Using good features allows making recognition with great accuracy. Feature extraction determines the way of learning system which is controlled by these features and represents how deep the learning is in the system. But the basic principle is that the features extracted from the image simulate the ones extracted manually, and by training the system, the system performs it after several automatic extraction operations. In deep learning, the process of extracting features is completely automatic, as the system makes the conclusion that is necessary to increase the accuracy of the output. This is the main reason for using deep learning and there is a clear difference from machine learning. When managing any fish farm, several factors must be monitored, such as size, weight, and quality. The quantitative assessment of fish catching represents the administrative basis for managing the fish farm and drawing up the appropriate strategy for fish production and fish production management. So, the accuracy increases in direct proportion with the number of images of training and iteration. Figure 11 illustrates the accuracy of the system increased with training.

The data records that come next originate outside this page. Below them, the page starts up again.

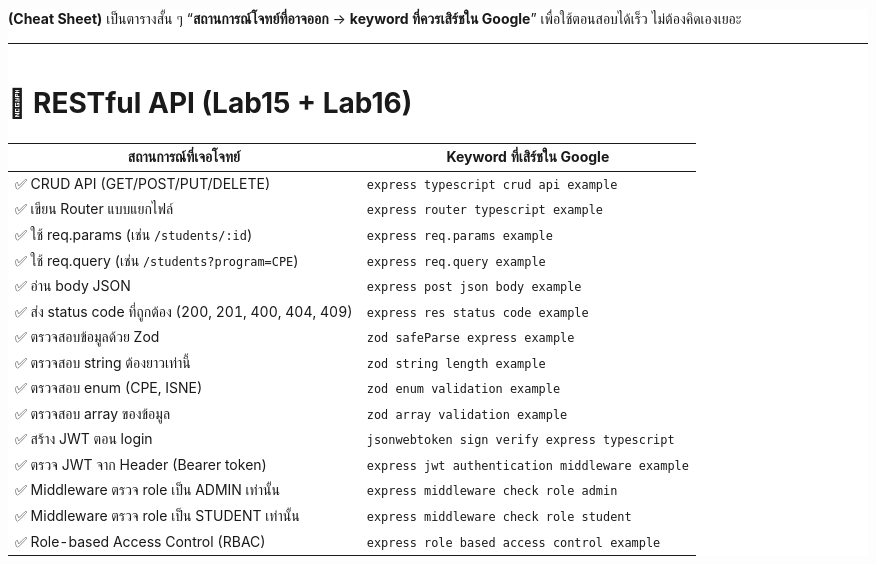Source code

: 

















































**(Cheat Sheet)**
เป็นตารางสั้น ๆ “**สถานการณ์โจทย์ที่อาจออก** → **keyword ที่ควรเสิร์ชใน Google**”
เพื่อใช้ตอนสอบได้เร็ว ไม่ต้องคิดเองเยอะ

---

# 📌  RESTful API (Lab15 + Lab16)

| สถานการณ์ที่เจอโจทย์                                   | Keyword ที่เสิร์ชใน Google                      |
| ------------------------------------------------------ | ----------------------------------------------- |
| ✅ CRUD API (GET/POST/PUT/DELETE)                       | `express typescript crud api example`           |
| ✅ เขียน Router แบบแยกไฟล์                              | `express router typescript example`             |
| ✅ ใช้ req.params (เช่น `/students/:id`)                | `express req.params example`                    |
| ✅ ใช้ req.query (เช่น `/students?program=CPE`)         | `express req.query example`                     |
| ✅ อ่าน body JSON                                       | `express post json body example`                |
| ✅ ส่ง status code ที่ถูกต้อง (200, 201, 400, 404, 409) | `express res status code example`               |
| ✅ ตรวจสอบข้อมูลด้วย Zod                                | `zod safeParse express example`                 |
| ✅ ตรวจสอบ string ต้องยาวเท่านี้                        | `zod string length example`                     |
| ✅ ตรวจสอบ enum (CPE, ISNE)                             | `zod enum validation example`                   |
| ✅ ตรวจสอบ array ของข้อมูล                              | `zod array validation example`                  |
| ✅ สร้าง JWT ตอน login                                  | `jsonwebtoken sign verify express typescript`   |
| ✅ ตรวจ JWT จาก Header (Bearer token)                   | `express jwt authentication middleware example` |
| ✅ Middleware ตรวจ role เป็น ADMIN เท่านั้น             | `express middleware check role admin`           |
| ✅ Middleware ตรวจ role เป็น STUDENT เท่านั้น           | `express middleware check role student`         |
| ✅ Role-based Access Control (RBAC)                     | `express role based access control example`     |
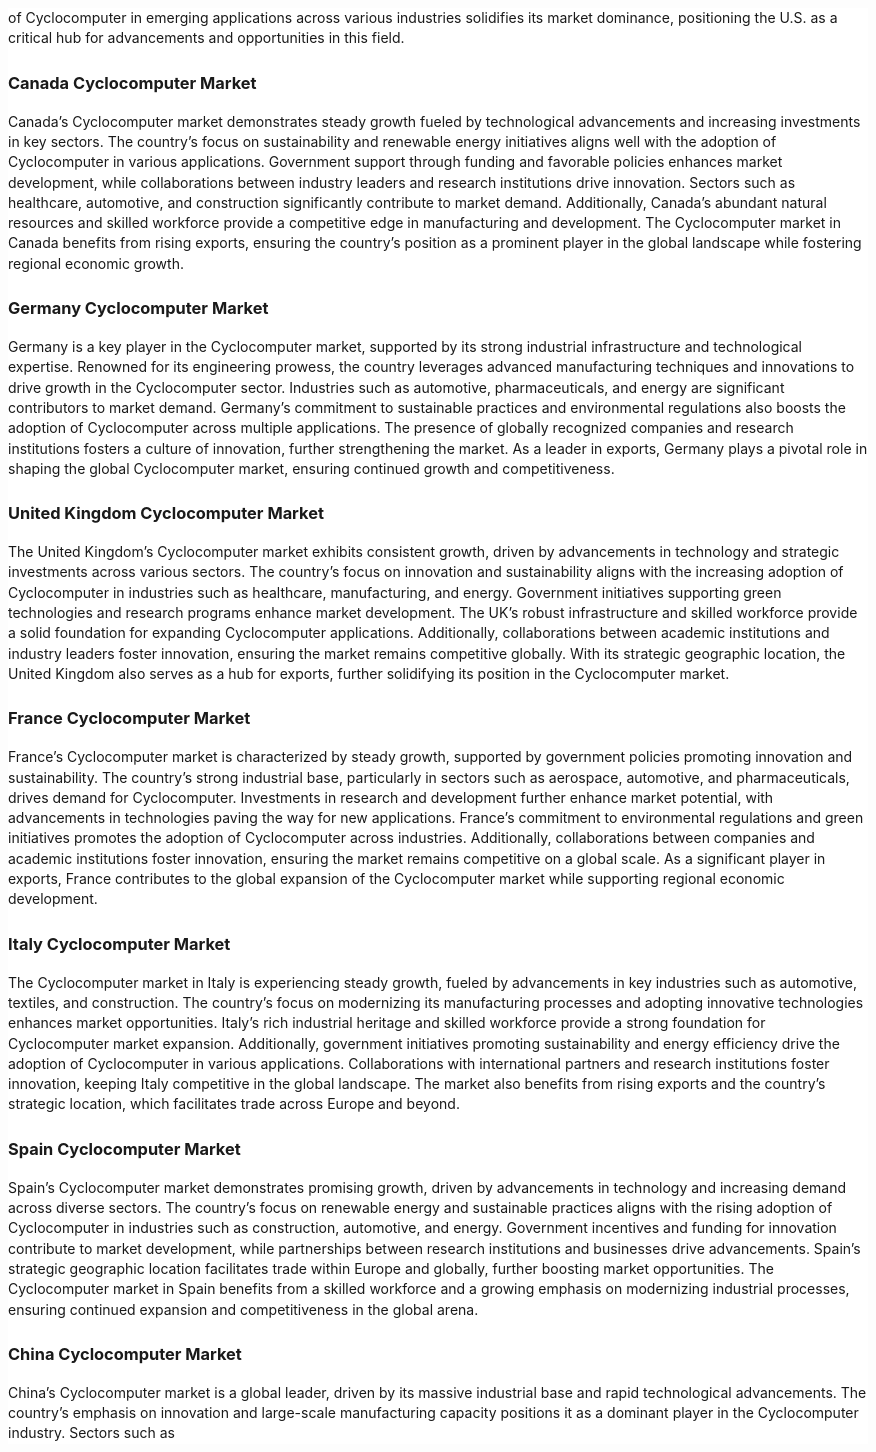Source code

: of Cyclocomputer in emerging applications across various industries solidifies its market dominance, positioning the U.S. as a critical hub for advancements and opportunities in this field.</p><h3>Canada Cyclocomputer Market</h3><p>Canada&rsquo;s Cyclocomputer market demonstrates steady growth fueled by technological advancements and increasing investments in key sectors. The country&rsquo;s focus on sustainability and renewable energy initiatives aligns well with the adoption of Cyclocomputer in various applications. Government support through funding and favorable policies enhances market development, while collaborations between industry leaders and research institutions drive innovation. Sectors such as healthcare, automotive, and construction significantly contribute to market demand. Additionally, Canada&rsquo;s abundant natural resources and skilled workforce provide a competitive edge in manufacturing and development. The Cyclocomputer market in Canada benefits from rising exports, ensuring the country&rsquo;s position as a prominent player in the global landscape while fostering regional economic growth.</p><h3>Germany Cyclocomputer Market</h3><p>Germany is a key player in the Cyclocomputer market, supported by its strong industrial infrastructure and technological expertise. Renowned for its engineering prowess, the country leverages advanced manufacturing techniques and innovations to drive growth in the Cyclocomputer sector. Industries such as automotive, pharmaceuticals, and energy are significant contributors to market demand. Germany&rsquo;s commitment to sustainable practices and environmental regulations also boosts the adoption of Cyclocomputer across multiple applications. The presence of globally recognized companies and research institutions fosters a culture of innovation, further strengthening the market. As a leader in exports, Germany plays a pivotal role in shaping the global Cyclocomputer market, ensuring continued growth and competitiveness.</p><h3>United Kingdom Cyclocomputer Market</h3><p>The United Kingdom&rsquo;s Cyclocomputer market exhibits consistent growth, driven by advancements in technology and strategic investments across various sectors. The country&rsquo;s focus on innovation and sustainability aligns with the increasing adoption of Cyclocomputer in industries such as healthcare, manufacturing, and energy. Government initiatives supporting green technologies and research programs enhance market development. The UK&rsquo;s robust infrastructure and skilled workforce provide a solid foundation for expanding Cyclocomputer applications. Additionally, collaborations between academic institutions and industry leaders foster innovation, ensuring the market remains competitive globally. With its strategic geographic location, the United Kingdom also serves as a hub for exports, further solidifying its position in the Cyclocomputer market.</p><h3>France Cyclocomputer Market</h3><p>France&rsquo;s Cyclocomputer market is characterized by steady growth, supported by government policies promoting innovation and sustainability. The country&rsquo;s strong industrial base, particularly in sectors such as aerospace, automotive, and pharmaceuticals, drives demand for Cyclocomputer. Investments in research and development further enhance market potential, with advancements in technologies paving the way for new applications. France&rsquo;s commitment to environmental regulations and green initiatives promotes the adoption of Cyclocomputer across industries. Additionally, collaborations between companies and academic institutions foster innovation, ensuring the market remains competitive on a global scale. As a significant player in exports, France contributes to the global expansion of the Cyclocomputer market while supporting regional economic development.</p><h3>Italy Cyclocomputer Market</h3><p>The Cyclocomputer market in Italy is experiencing steady growth, fueled by advancements in key industries such as automotive, textiles, and construction. The country&rsquo;s focus on modernizing its manufacturing processes and adopting innovative technologies enhances market opportunities. Italy&rsquo;s rich industrial heritage and skilled workforce provide a strong foundation for Cyclocomputer market expansion. Additionally, government initiatives promoting sustainability and energy efficiency drive the adoption of Cyclocomputer in various applications. Collaborations with international partners and research institutions foster innovation, keeping Italy competitive in the global landscape. The market also benefits from rising exports and the country&rsquo;s strategic location, which facilitates trade across Europe and beyond.</p><h3>Spain Cyclocomputer Market</h3><p>Spain&rsquo;s Cyclocomputer market demonstrates promising growth, driven by advancements in technology and increasing demand across diverse sectors. The country&rsquo;s focus on renewable energy and sustainable practices aligns with the rising adoption of Cyclocomputer in industries such as construction, automotive, and energy. Government incentives and funding for innovation contribute to market development, while partnerships between research institutions and businesses drive advancements. Spain&rsquo;s strategic geographic location facilitates trade within Europe and globally, further boosting market opportunities. The Cyclocomputer market in Spain benefits from a skilled workforce and a growing emphasis on modernizing industrial processes, ensuring continued expansion and competitiveness in the global arena.</p><h3>China Cyclocomputer Market</h3><p>China&rsquo;s Cyclocomputer market is a global leader, driven by its massive industrial base and rapid technological advancements. The country&rsquo;s emphasis on innovation and large-scale manufacturing capacity positions it as a dominant player in the Cyclocomputer industry. Sectors such as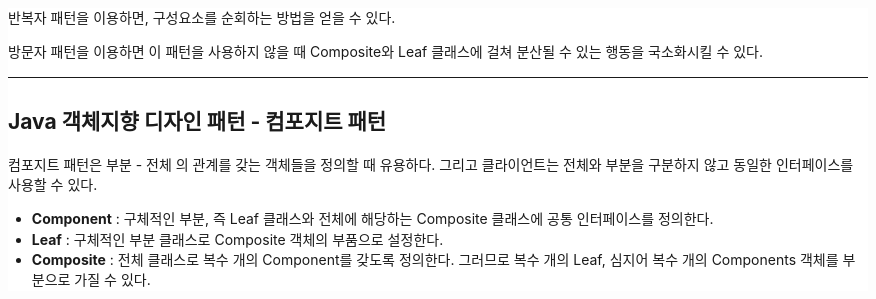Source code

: 반복자 패턴을 이용하면, 구성요소를 순회하는 방법을 얻을 수 있다.

방문자 패턴을 이용하면 이 패턴을 사용하지 않을 때 Composite와 Leaf 클래스에 걸쳐 분산될 수 있는 행동을 국소화시킬 수 있다.


---
## Java 객체지향 디자인 패턴 - 컴포지트 패턴

컴포지트 패턴은 부분 - 전체 의 관계를 갖는 객체들을 정의할 때 유용하다. 그리고 클라이언트는 전체와 부분을 구분하지 않고 동일한 인터페이스를 사용할 수 있다.

- **Component** : 구체적인 부분, 즉 Leaf 클래스와 전체에 해당하는 Composite 클래스에 공통 인터페이스를 정의한다.
- **Leaf** : 구체적인 부분 클래스로 Composite 객체의 부품으로 설정한다.
- **Composite** : 전체 클래스로 복수 개의 Component를 갖도록 정의한다. 그러므로 복수 개의 Leaf, 심지어 복수 개의 Components 객체를 부분으로 가질 수 있다.


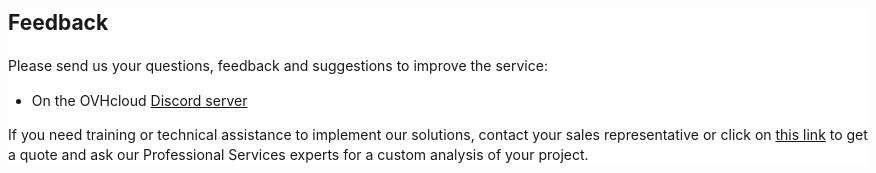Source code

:## Feedback

Please send us your questions, feedback and suggestions to improve the service:

- On the OVHcloud [Discord server](https://discord.com/invite/vXVurFfwe9)

If you need training or technical assistance to implement our solutions, contact your sales representative or click on [this link](https://www.ovhcloud.com/asia/professional-services/) to get a quote and ask our Professional Services experts for a custom analysis of your project.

Results of the system reflect the performance and worth of the system. Complexity of feature extraction leads to increase in the number of hidden layers and their nodes in neural system, and these can be achieved by suggestion of new features to make the system worthier.
7. Conclusion
In this study, a proposed method was designed to distinguish the classification of fish in aquatic fish farms. Many countries have economies that depend on fish production, so the idea of controlling fish farming is necessary. For system automation, the design was based on deep learning, especially the neural network. The idea behind the deep neural network is to give the computer the ability to guess new features based on the previously given features, thus increasing the number of hidden layers in the neural network. Features are designed according to given data taken from the environment and the strategy followed in fish farming feeding. Many factors that control such design, such as biomass, size, water quality, and acquisition device, in the proposed method prove its worth through satisfactory results achieved in both accuracy (96%) and recognition rate (98%). We hope that this study will open the horizons for other studies to achieve higher results and overcome obstacles such as the accuracy of data acquisition devices and others.
Data Availability
All data used to support the findings of this study are included within the article.
Conflicts of Interest
The authors confirm that there are no conflicts of interest regarding the study of this paper.